Before you jump into any kind of investment, be sure you've researched the stock, the company, the cash flows, management, etc. Most stock analysts on the internet are not very good, so be careful who you hire IF you decide to hire someone to help you research stocks.

Some of the more speculative sectors that are worth checking out are resource stocks (mining stocks, energy stocks, etc.), though they are VERY volatile, so be careful.

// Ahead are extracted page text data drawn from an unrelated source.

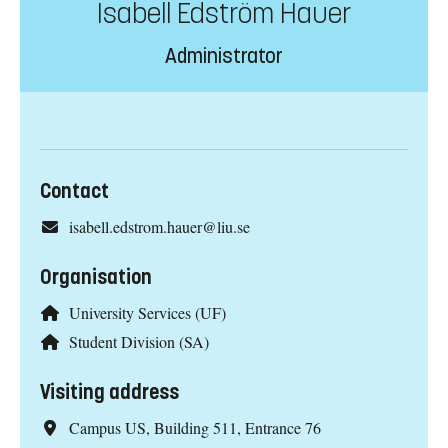
Isabell Edström Hauer
Administrator
Contact
isabell.edstrom.hauer@liu.se
Organisation
University Services (UF)
Student Division (SA)
Visiting address
Campus US, Building 511, Entrance 76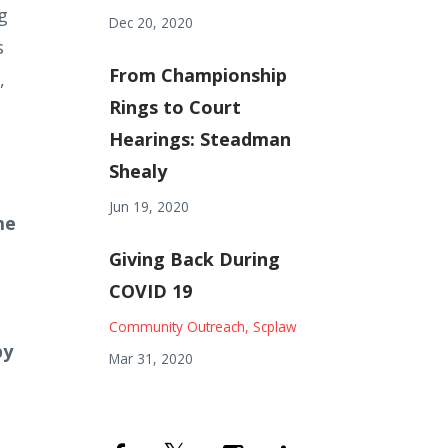
g
Dec 20, 2020
s
From Championship
,
Rings to Court
Hearings: Steadman
Shealy
Jun 19, 2020
me
Giving Back During
COVID 19
Community Outreach
Scplaw
by
Mar 31, 2020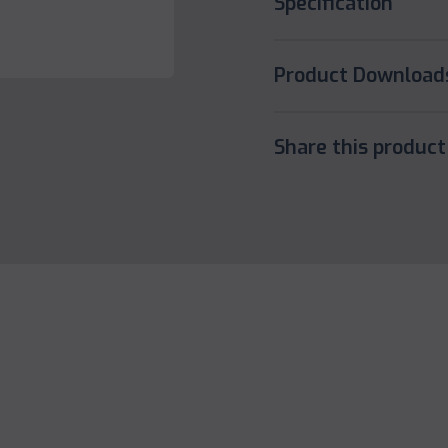
Specification
Product Download
Share this product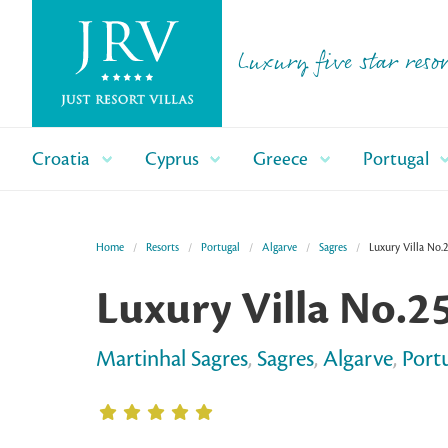
Luxury five star resor
Croatia
Cyprus
Greece
Portugal
Home
Resorts
Portugal
Algarve
Sagres
Luxury Villa No.
Luxury Villa No.2
Martinhal Sagres
,
Sagres
,
Algarve
,
Port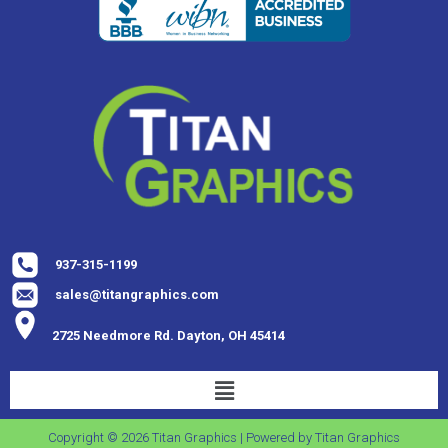
937-315-1199
sales@titangraphics.com
2725 Needmore Rd. Dayton, OH 45414
Copyright © 2026 Titan Graphics | Powered by Titan Graphics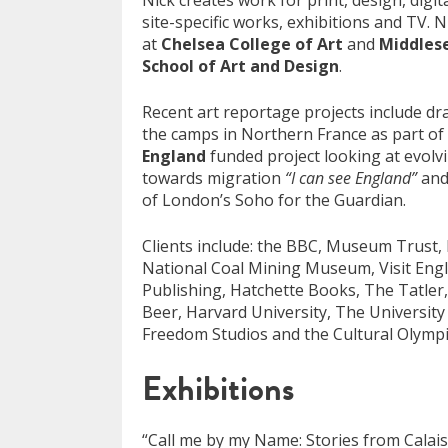
Nick creates work for print, design, digit
site-specific works, exhibitions and TV. N
at
Chelsea College of Art
and
Middlese
School of Art and Design
.
Recent art reportage projects include d
the camps in Northern France as part of
England
funded project looking at evolvi
towards migration
“I can see England”
and
of London’s Soho for the Guardian.
Clients include: the BBC, Museum Trust, 
National Coal Mining Museum, Visit En
Publishing, Hatchette Books, The Tatle
Beer, Harvard University, The Universit
Freedom Studios and the Cultural Olympi
Exhibitions
“Call me by my Name: Stories from Calai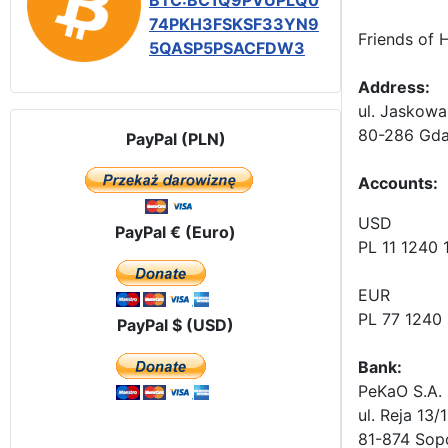
BTC:BC1Q9PVUPLQ0
74PKH3FSKSF33YN9
Friends of 
5QASP5PSACFDW3
Address:
ul. Jaskowa
80-286 Gda
PayPal (PLN)
Accounts
:
USD
PayPal € (Euro)
PL 11 1240
EUR
PL 77 1240
PayPal $ (USD)
Bank:
PeKaO S.A. 
ul. Reja 13/
81-874 Sop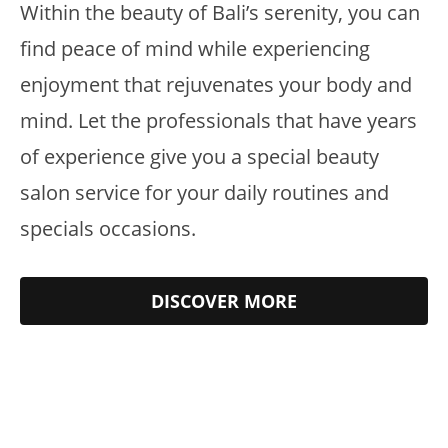
Within the beauty of Bali’s serenity, you can
find peace of mind while experiencing
enjoyment that rejuvenates your body and
mind. Let the professionals that have years
of experience give you a special beauty
salon service for your daily routines and
specials occasions.
DISCOVER MORE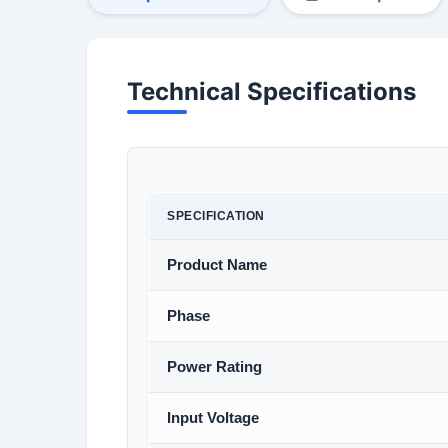
Technical Specifications
SPECIFICATION
Product Name
Phase
Power Rating
Input Voltage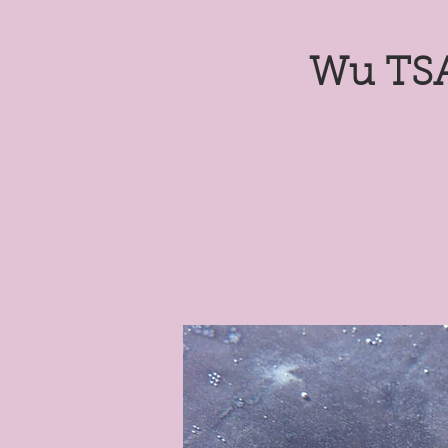
Wu TSA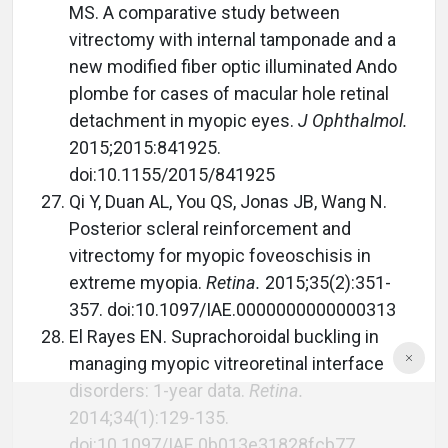
MS. A comparative study between
vitrectomy with internal tamponade and a
new modified fiber optic illuminated Ando
plombe for cases of macular hole retinal
detachment in myopic eyes.
J Ophthalmol.
2015;2015:841925.
doi:10.1155/2015/841925
Qi Y, Duan AL, You QS, Jonas JB, Wang N.
Posterior scleral reinforcement and
vitrectomy for myopic foveoschisis in
extreme myopia.
Retina.
2015;35(2):351-
357. doi:10.1097/IAE.0000000000000313
El Rayes EN. Suprachoroidal buckling in
managing myopic vitreoretinal interface
disorders: 1-year data.
Retina.
2014;34(1):129-135.
doi:10.1097/IAE.0b013e31828fcb77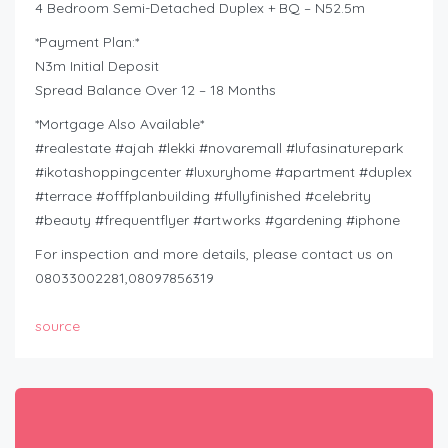
4 Bedroom Semi-Detached Duplex + BQ – N52.5m
*Payment Plan:*
N3m Initial Deposit
Spread Balance Over 12 – 18 Months
*Mortgage Also Available*
#realestate #ajah #lekki #novaremall #lufasinaturepark
#ikotashoppingcenter #luxuryhome #apartment #duplex
#terrace #offfplanbuilding #fullyfinished #celebrity
#beauty #frequentflyer #artworks #gardening #iphone
For inspection and more details, please contact us on
08033002281,08097856319
source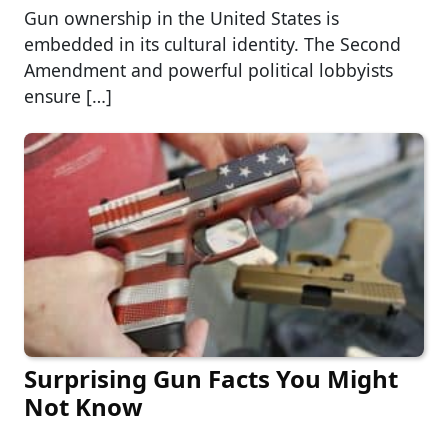
Gun ownership in the United States is
embedded in its cultural identity. The Second
Amendment and powerful political lobbyists
ensure […]
Surprising Gun Facts You Might
Not Know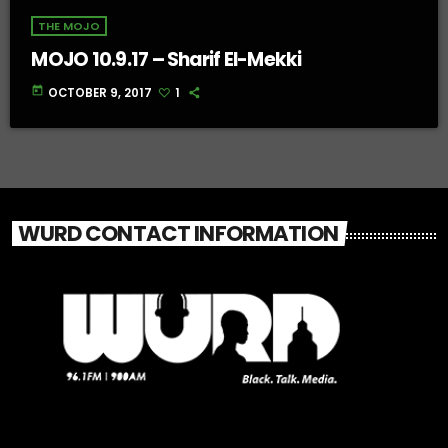
THE MOJO
MOJO 10.9.17 – Sharif El-Mekki
today
OCTOBER 9, 2017
1
WURD CONTACT INFORMATION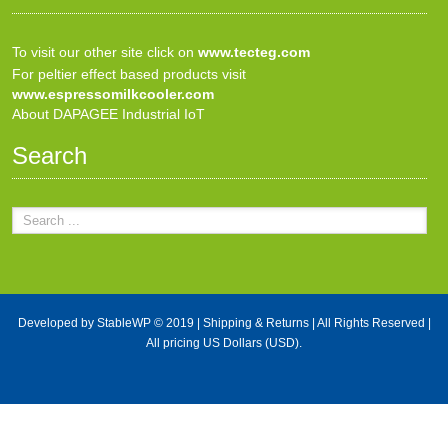
To visit our other site click on
www.tecteg.com
For peltier effect based products visit
www.espressomilkcooler.com
About DAPAGEE Industrial IoT
Search
Developed by
StableWP
© 2019 |
Shipping & Returns
| All Rights Reserved |
All pricing US Dollars (USD).
X Close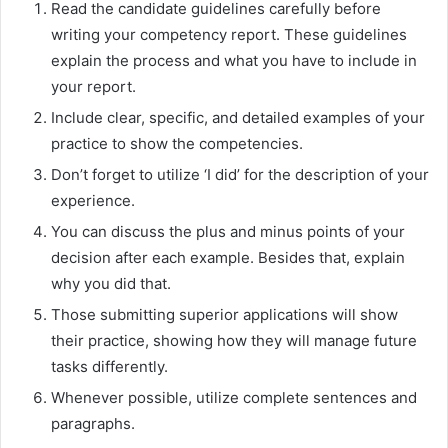
Read the candidate guidelines carefully before
writing your competency report. These guidelines
explain the process and what you have to include in
your report.
Include clear, specific, and detailed examples of your
practice to show the competencies.
Don’t forget to utilize ‘I did’ for the description of your
experience.
You can discuss the plus and minus points of your
decision after each example. Besides that, explain
why you did that.
Those submitting superior applications will show
their practice, showing how they will manage future
tasks differently.
Whenever possible, utilize complete sentences and
paragraphs.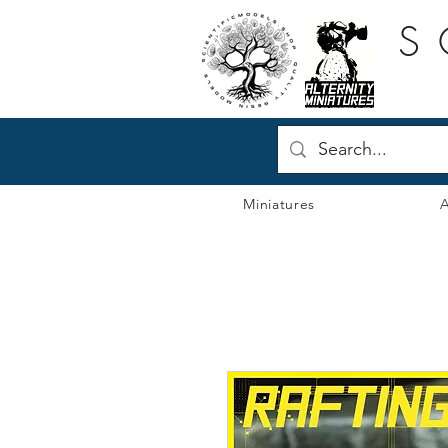
S
Miniatures
A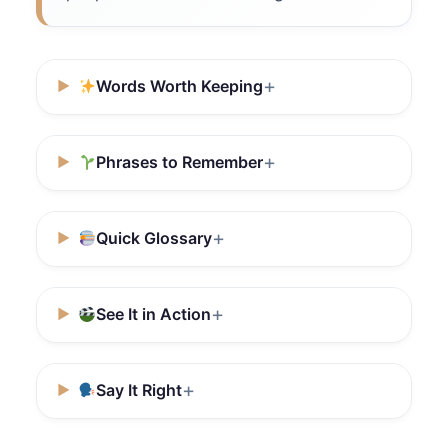
Words Worth Keeping
Phrases to Remember
Quick Glossary
See It in Action
Say It Right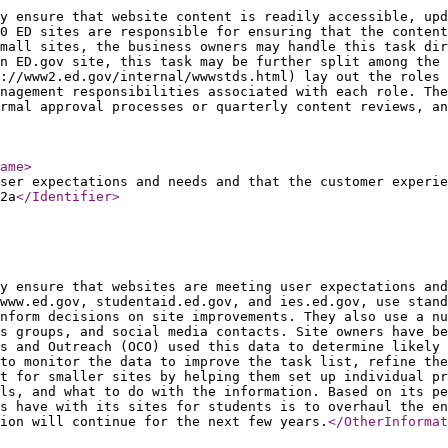
y ensure that website content is readily accessible, upd
0 ED sites are responsible for ensuring that the content
mall sites, the business owners may handle this task dir
n ED.gov site, this task may be further split among the
p://www2.ed.gov/internal/wwwstds.html) lay out the roles 
nagement responsibilities associated with each role. The
rmal approval processes or quarterly content reviews, an
ame
>
ser expectations and needs and that the customer experie
2a
</Identifier
>
y ensure that websites are meeting user expectations and
 www.ed.gov, studentaid.ed.gov, and ies.ed.gov, use stand
nform decisions on site improvements. They also use a nu
s groups, and social media contacts. Site owners have be
s and Outreach (OCO) used this data to determine likely 
to monitor the data to improve the task list, refine the
rt for smaller sites by helping them set up individual pr
ols, and what to do with the information. Based on its pe
s have with its sites for students is to overhaul the en
ion will continue for the next few years.
</OtherInformat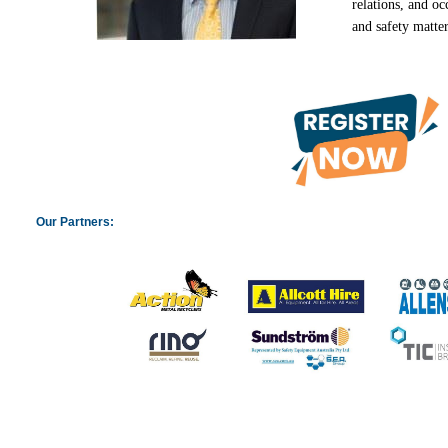
relations, and
oc
and safety matte
Our Partners: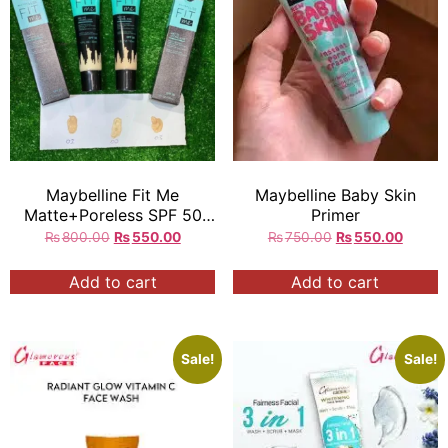
Maybelline Fit Me
Maybelline Baby Skin
Matte+Poreless SPF 50
Primer
tinted primer
₨
800.00
₨
550.00
₨
750.00
₨
550.00
Add to cart
Add to cart
Sale!
Sale!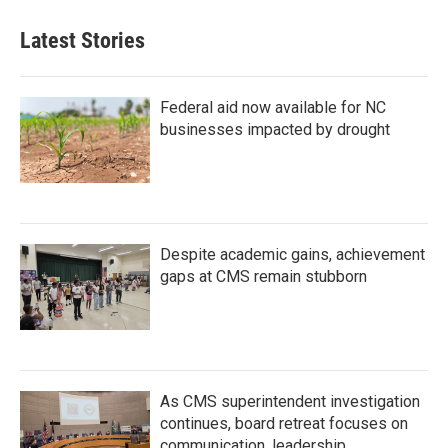
Latest Stories
Federal aid now available for NC
businesses impacted by drought
Despite academic gains, achievement
gaps at CMS remain stubborn
As CMS superintendent investigation
continues, board retreat focuses on
communication, leadership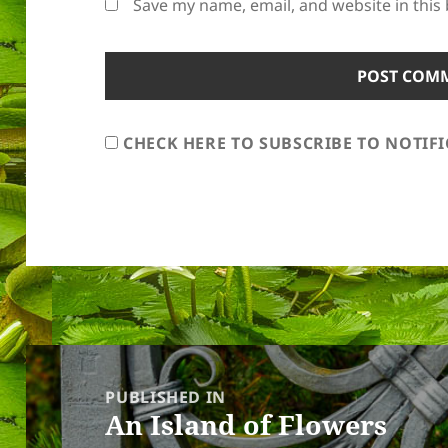
Save my name, email, and website in this
CHECK HERE TO SUBSCRIBE TO NOTIF
Post
navigation
PUBLISHED IN
An Island of Flowers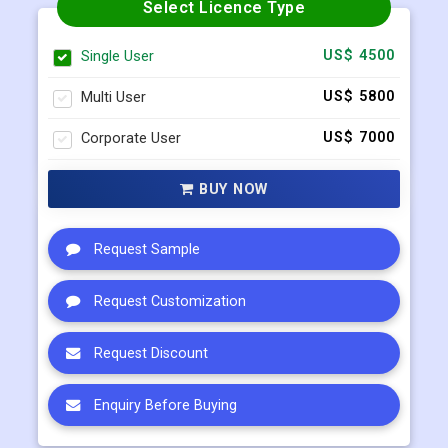
Select Licence Type
Single User
US$ 4500
Multi User
US$ 5800
Corporate User
US$ 7000
BUY NOW
Request Sample
Request Customization
Request Discount
Enquiry Before Buying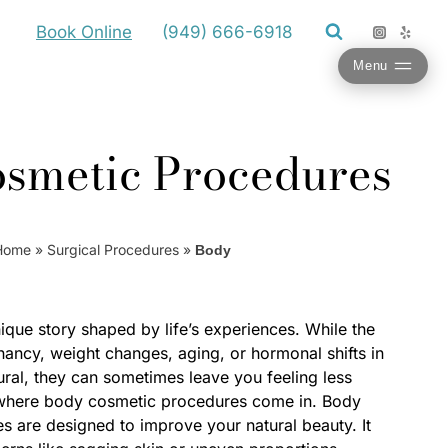
Book Online
(949) 666-6918
Menu
smetic Procedures
Home
»
Surgical Procedures
»
Body
ique story shaped by life’s experiences. While the
ancy, weight changes, aging, or hormonal shifts in
ural, they can sometimes leave you feeling less
 where body cosmetic procedures come in. Body
 are designed to improve your natural beauty. It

The important first step is to make sure you have the foundation built first before you go ahead and try to build the first floor if you know what I mean.

Hope that helps.

Get educated!! I would get my first 3k and go to Investools.com and find out about next investment seminar. They educate on different kind of investment vehicles (stocks, mutual funds, ETFs, indexes, basic and advanced stock options, technical and fundamental analysis, and even FOREX (foreign exchange). You will be able to go through live or on-line classes, get books and DVDs, and on-line resource websites, will have professional coaching. After their training I am able to double my account every year (but I am 33 y.o. and very aggressive investor). You can choose the strategy you like and diversify your portfolio with other investment vehicles like bonds and T-bills. I am very happy I made right decision two years ago.